* What to do *
In the listing below, find each line containing "lines" and report it.

* Dataset *
>>>

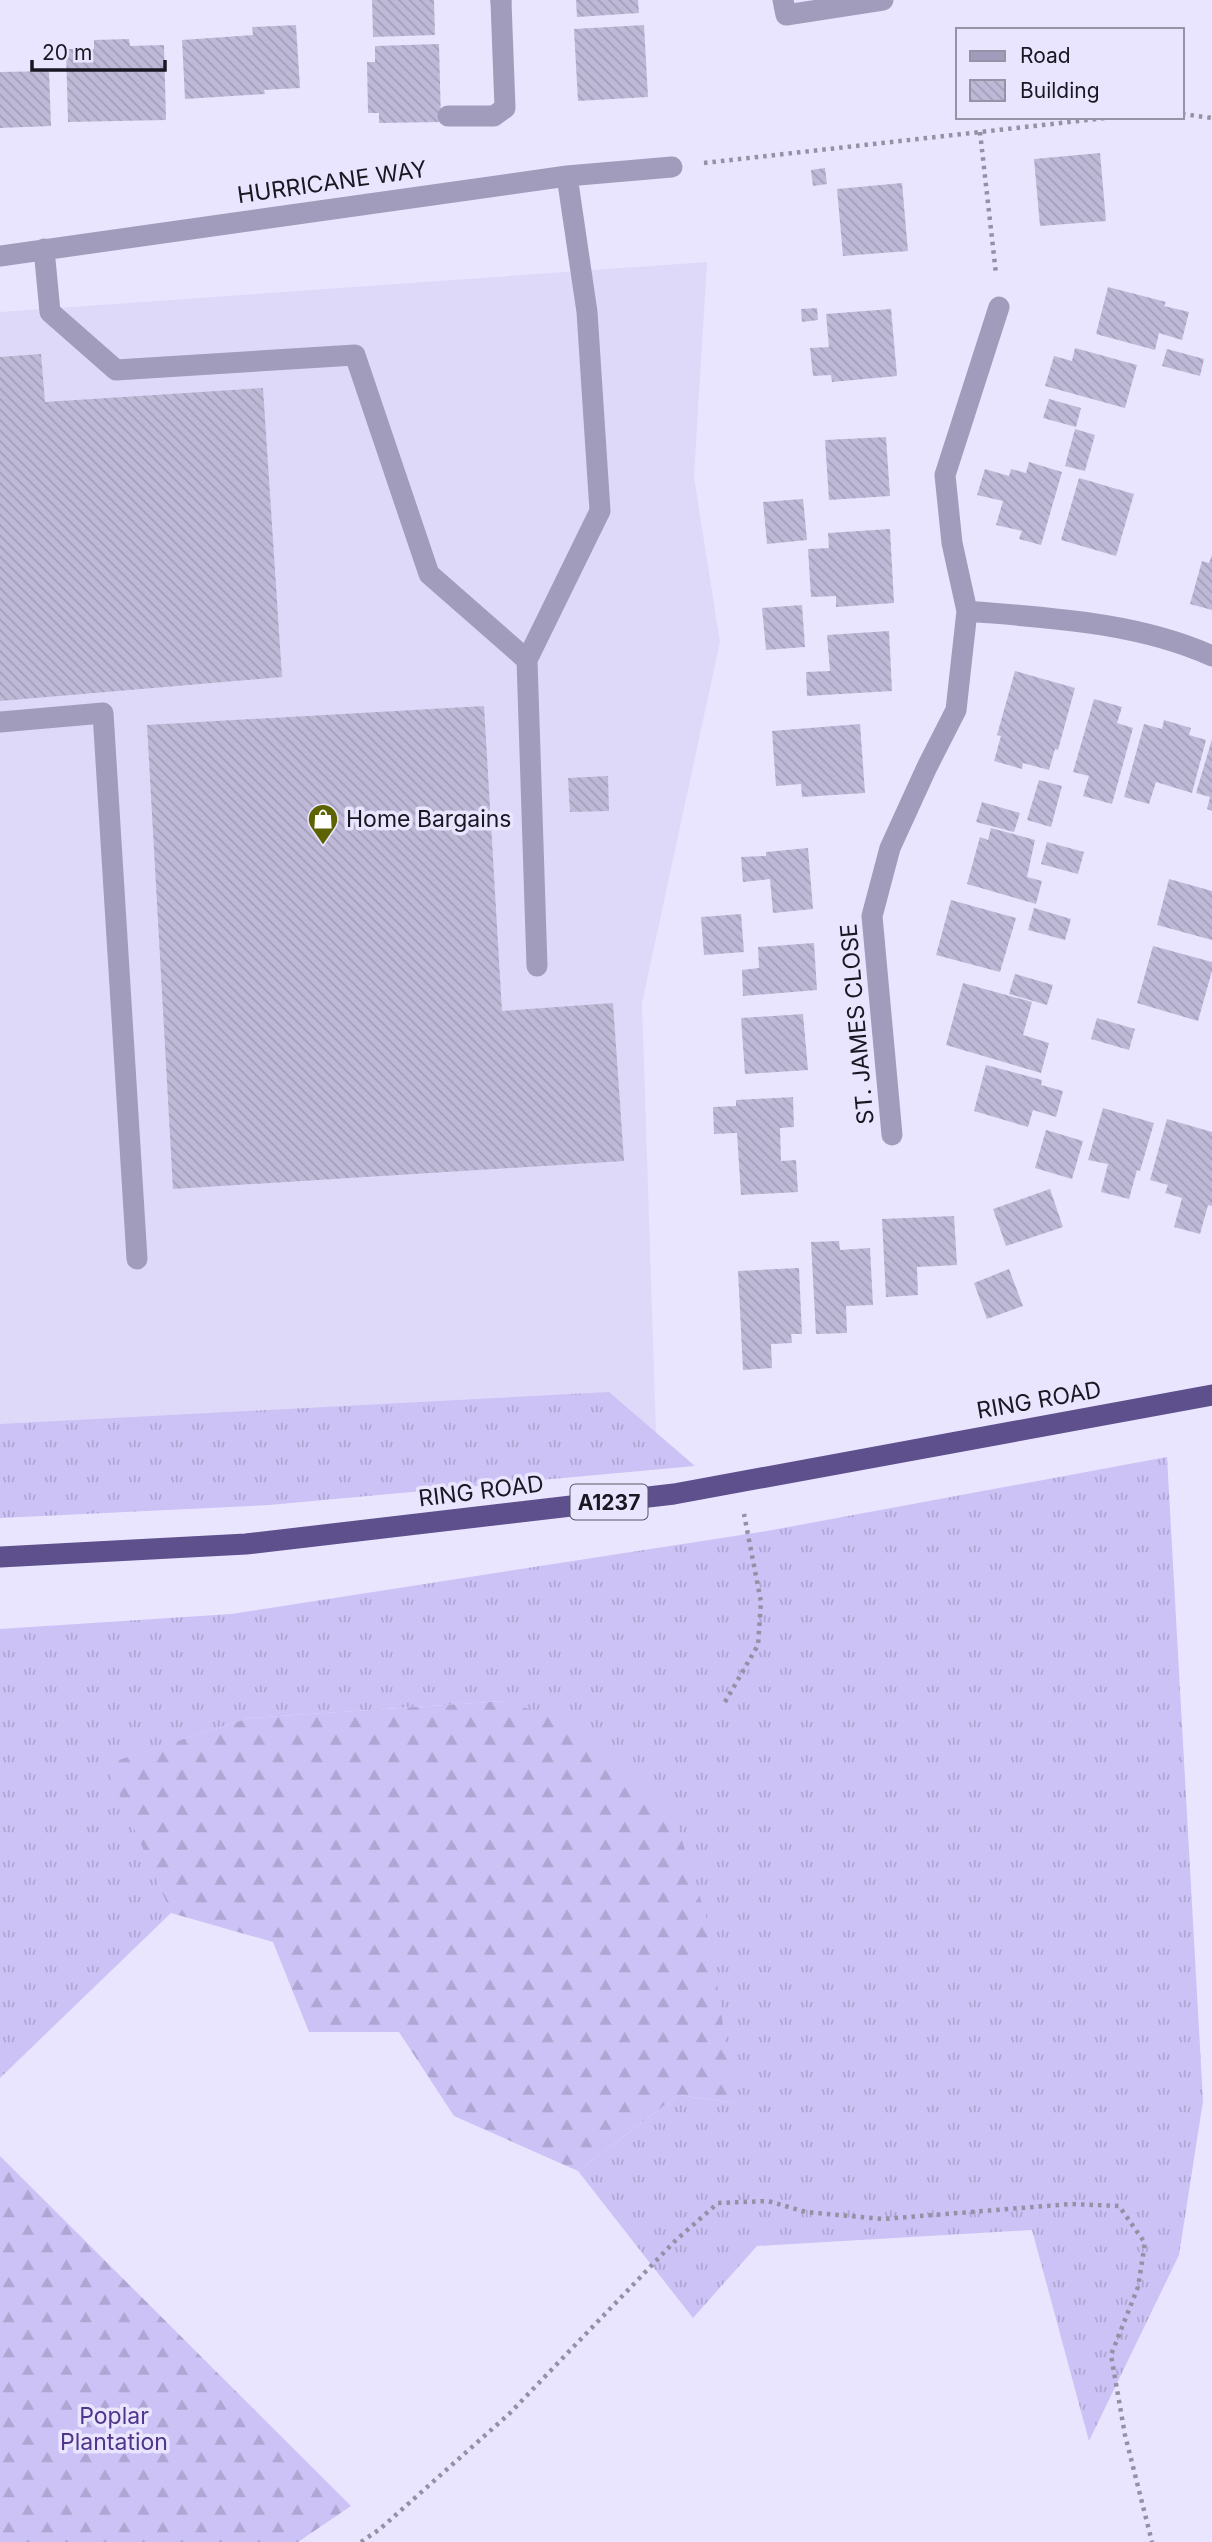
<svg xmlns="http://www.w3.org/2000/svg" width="1212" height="2542" font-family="Inter,sans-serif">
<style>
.built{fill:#dfd9f9}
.grass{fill:url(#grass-tufts)}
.forest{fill:url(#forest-firs)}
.building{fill:url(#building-back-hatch)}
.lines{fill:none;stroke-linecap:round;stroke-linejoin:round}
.path{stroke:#9491a4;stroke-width:4.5;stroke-dasharray:3.5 5;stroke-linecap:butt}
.service{stroke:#a29cbc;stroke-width:21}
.minor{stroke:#a29cbc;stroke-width:21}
.trunk{stroke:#5e508c;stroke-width:21}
.labels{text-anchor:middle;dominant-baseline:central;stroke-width:7;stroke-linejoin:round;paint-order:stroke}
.shield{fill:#e9e5fe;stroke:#575564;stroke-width:2}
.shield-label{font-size:21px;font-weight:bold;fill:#191722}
.street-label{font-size:23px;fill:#191722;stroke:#e9e5fe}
.poi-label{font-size:23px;fill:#191722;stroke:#e9e5fe;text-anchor:start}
.park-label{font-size:23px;fill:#50368b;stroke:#e9e5fe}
</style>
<defs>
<pattern id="grass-tufts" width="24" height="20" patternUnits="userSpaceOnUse" patternTransform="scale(1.75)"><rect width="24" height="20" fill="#ccc2f6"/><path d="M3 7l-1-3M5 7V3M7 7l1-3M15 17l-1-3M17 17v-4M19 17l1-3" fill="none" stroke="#afa6d3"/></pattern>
<pattern id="forest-firs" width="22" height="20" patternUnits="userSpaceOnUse" patternTransform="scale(1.75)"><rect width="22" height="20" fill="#ccc2f6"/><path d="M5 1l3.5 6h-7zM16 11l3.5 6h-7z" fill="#afa6d3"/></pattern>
<pattern id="building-back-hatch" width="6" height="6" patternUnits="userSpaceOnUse" patternTransform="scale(1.75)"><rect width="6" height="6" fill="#bfb9d8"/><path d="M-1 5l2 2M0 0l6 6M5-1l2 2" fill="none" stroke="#a49eb9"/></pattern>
</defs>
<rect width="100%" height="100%" fill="#e9e5fe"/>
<path class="built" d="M707,262L694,477L720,642L642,1003L656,1432L0,1476V312Z"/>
<path class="grass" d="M609,1392L695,1466L269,1505L0,1518V1424Z
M1167,1457L1203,2101L1179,2255L1089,2441L1032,2230L757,2246L693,2318L578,2171L678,2095L734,2103L504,1701L249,1718L107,1764L171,1913L0,2078V1629L231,1614L767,1531Z"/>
<path class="forest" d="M504,1701L571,1723L673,1812L709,1926L734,2103L678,2095L578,2171L454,2116L399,2032H309L273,1942L171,1913L106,1764L249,1718Z
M0,2156L351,2506L298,2542H0Z"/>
<path class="building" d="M372,0H434L435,35L373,37Z
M576,0H638L639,13L577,17Z
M296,25L300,88L264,90L265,94L185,99L182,40L253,35L252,27Z
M644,25L648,97L578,101L574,29Z
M129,39L130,46L164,45L166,120L68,122L66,49H94V40Z
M439,44L441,122L379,123V113H368L367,62H375V46Z
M49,71L51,126L0,128V72Z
M1100,153L1106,221L1040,226L1034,159Z
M825,168L827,184L813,186L811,170Z
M902,183L908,251L843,256L837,189Z
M1108,287L1166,302L1164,306L1189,312L1182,340L1159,333L1155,350L1096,334Z
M817,308L818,320L802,322L801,309Z
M891,309L897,376L832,382L831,375L813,376L810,348L829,347L826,314Z
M1075,348L1137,365L1125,408L1045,386L1054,356L1072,361Z
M1167,349L1204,359L1200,376L1162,366Z
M41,354L45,402L263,388L282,677L0,701V357Z
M1049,399L1081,408L1076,427L1043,418Z
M1075,429L1095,435L1085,471L1065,466Z
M886,437L890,496L829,500L825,440Z
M1029,462L1062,472L1041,545L1019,539L1022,531L996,525L1003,501L977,495L985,469L1009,476L1011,469L1026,473Z
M1079,478L1134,494L1116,556L1061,540Z
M803,499L807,540L767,544L763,502Z
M890,529L894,603L836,607V596L811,597L808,549L829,548L828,533Z
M1212,555V610L1190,604L1202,561L1209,563Z
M802,605L805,647L766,650L762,608Z
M889,631L892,691L807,696L806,672L830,671L827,635Z
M1015,671L1075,688L1058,750L1055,749L1049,770L1023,763L1022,769L994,761L1001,736L997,735Z
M1094,699L1122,707L1117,723L1133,728L1112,804L1083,796L1089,776L1073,772Z
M484,706L502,1011L613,1003L624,1161L173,1189L147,725Z
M1164,720L1191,728L1189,735L1206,740L1192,793L1156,782L1149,804L1124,797L1144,724L1162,729Z
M860,724L865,793L802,797L801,784L776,786L772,731Z
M1212,739V811L1207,809L1210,797L1196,793Z
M608,776L609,811L570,812L568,778Z
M1039,780L1062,786L1051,827L1027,820Z
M982,802L1020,813L1014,832L976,822Z
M991,828L1035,840L1027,877L1042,881L1036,904L967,884L980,837L988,840Z
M1047,842L1084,852L1078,874L1041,864Z
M808,848L813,909L773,913L770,879L743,882L741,857L766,856V852Z
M1169,879L1212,891V940L1157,925Z
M951,900L1016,918L1000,972L936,955Z
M1034,908L1071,919L1065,940L1028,930Z
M741,914L744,952L704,955L701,917Z
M814,943L817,990L743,996L742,970L759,968L758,947Z
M1153,946L1212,962V971L1198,1021L1137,1003Z
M1015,974L1053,985L1047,1005L1009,994Z
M963,983L1032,1002L1023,1035L1049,1043L1041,1073L946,1045Z
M803,1014L808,1070L745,1074L741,1018Z
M1097,1018L1135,1029L1129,1050L1091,1039Z
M986,1065L1042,1080L1041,1085L1063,1091L1056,1117L1033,1110L1028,1127L974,1111Z
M793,1097L794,1127L780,1128L781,1161L796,1160L798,1192L741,1195L737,1133L714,1134L713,1107L736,1106V1100Z
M1103,1108L1154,1123L1140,1171L1137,1170L1129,1199L1101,1192L1108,1164L1088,1160Z
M1167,1119L1212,1132V1206L1208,1205L1200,1234L1174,1227L1182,1198L1165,1193L1168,1185L1150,1180Z
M1046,1130L1083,1141L1072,1179L1035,1168Z
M1050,1189L1063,1227L1006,1246L993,1209Z
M954,1216L957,1265L917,1267L918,1295L886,1297L882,1219Z
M839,1241L840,1250L870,1248L873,1305L846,1306L847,1333L816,1334L811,1242Z
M799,1268L802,1334H791L792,1343L771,1344L772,1368L743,1370L738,1271Z
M1009,1269L1023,1306L987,1319L974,1283Z"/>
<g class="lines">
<path class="path" d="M1182,114L1212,118
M980,132L996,274
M704,163L1114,117
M725,1702L758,1645L761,1602L744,1514
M361,2542L380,2529L509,2414L676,2240L718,2203L768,2201L806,2212L883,2219L1071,2204L1119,2206L1145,2243L1138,2287L1111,2355L1125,2435L1152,2542"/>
<path class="service" d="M783,0L786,15L883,0
M448,116H494L505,108L501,2
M44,249L50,312L116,370L355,355L429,574L527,660L537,966
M0,256L567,176L672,167
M527,660L600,511L587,312L567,176
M0,722L103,713L137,1259"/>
<path class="minor" d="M501,0V2
M967,611C1048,618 1137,622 1212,656
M892,1135L872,916L890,848L927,767L956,710L967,611L952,543L945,475L999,307"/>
<path class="trunk" d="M0,1557L246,1544L674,1494L1212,1395"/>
</g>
<defs>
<g id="shop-pin" transform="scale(1.575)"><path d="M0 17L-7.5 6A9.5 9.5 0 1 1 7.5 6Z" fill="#5d6300" stroke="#e9e5fe"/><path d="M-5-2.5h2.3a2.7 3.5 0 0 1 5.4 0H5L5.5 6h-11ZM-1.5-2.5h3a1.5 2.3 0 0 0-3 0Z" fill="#fff"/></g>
</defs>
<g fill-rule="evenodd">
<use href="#shop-pin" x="323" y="819"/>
</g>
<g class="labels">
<rect class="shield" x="570.5" y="1484.5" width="77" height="35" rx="5"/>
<g class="shield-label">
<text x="609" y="1502">A1237</text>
</g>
<g class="street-label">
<text transform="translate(332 182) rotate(-8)">HURRICANE WAY</text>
<text transform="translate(857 1024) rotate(-95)">ST. JAMES CLOSE</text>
<text transform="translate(1039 1400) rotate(-10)">RING ROAD</text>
<text transform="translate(481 1491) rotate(-7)">RING ROAD</text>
</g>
<g class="poi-label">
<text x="346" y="819">Home Bargains</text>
</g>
<g class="park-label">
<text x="114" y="2416">Poplar<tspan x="114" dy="26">Plantation</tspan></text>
</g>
</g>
<rect x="956" y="28" width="228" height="91" fill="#e9e5fe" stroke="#9693a6" stroke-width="2"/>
<rect x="970" y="51" width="35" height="10" fill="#a29cbc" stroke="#9693a6" stroke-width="2"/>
<text x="1020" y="63" font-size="21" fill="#191722">Road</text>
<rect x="970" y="80" width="35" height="21" fill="url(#building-back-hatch)" stroke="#9693a6" stroke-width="2"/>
<text x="1020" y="98" font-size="21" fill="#191722">Building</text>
<path d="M32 60v10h133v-10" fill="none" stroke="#191722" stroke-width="3.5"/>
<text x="42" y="60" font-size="21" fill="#191722" stroke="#e9e5fe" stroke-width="5" paint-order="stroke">20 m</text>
</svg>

<<<

* Written solution *
.lines{fill:none;stroke-linecap:round;stroke-linejoin:round}
<g class="lines">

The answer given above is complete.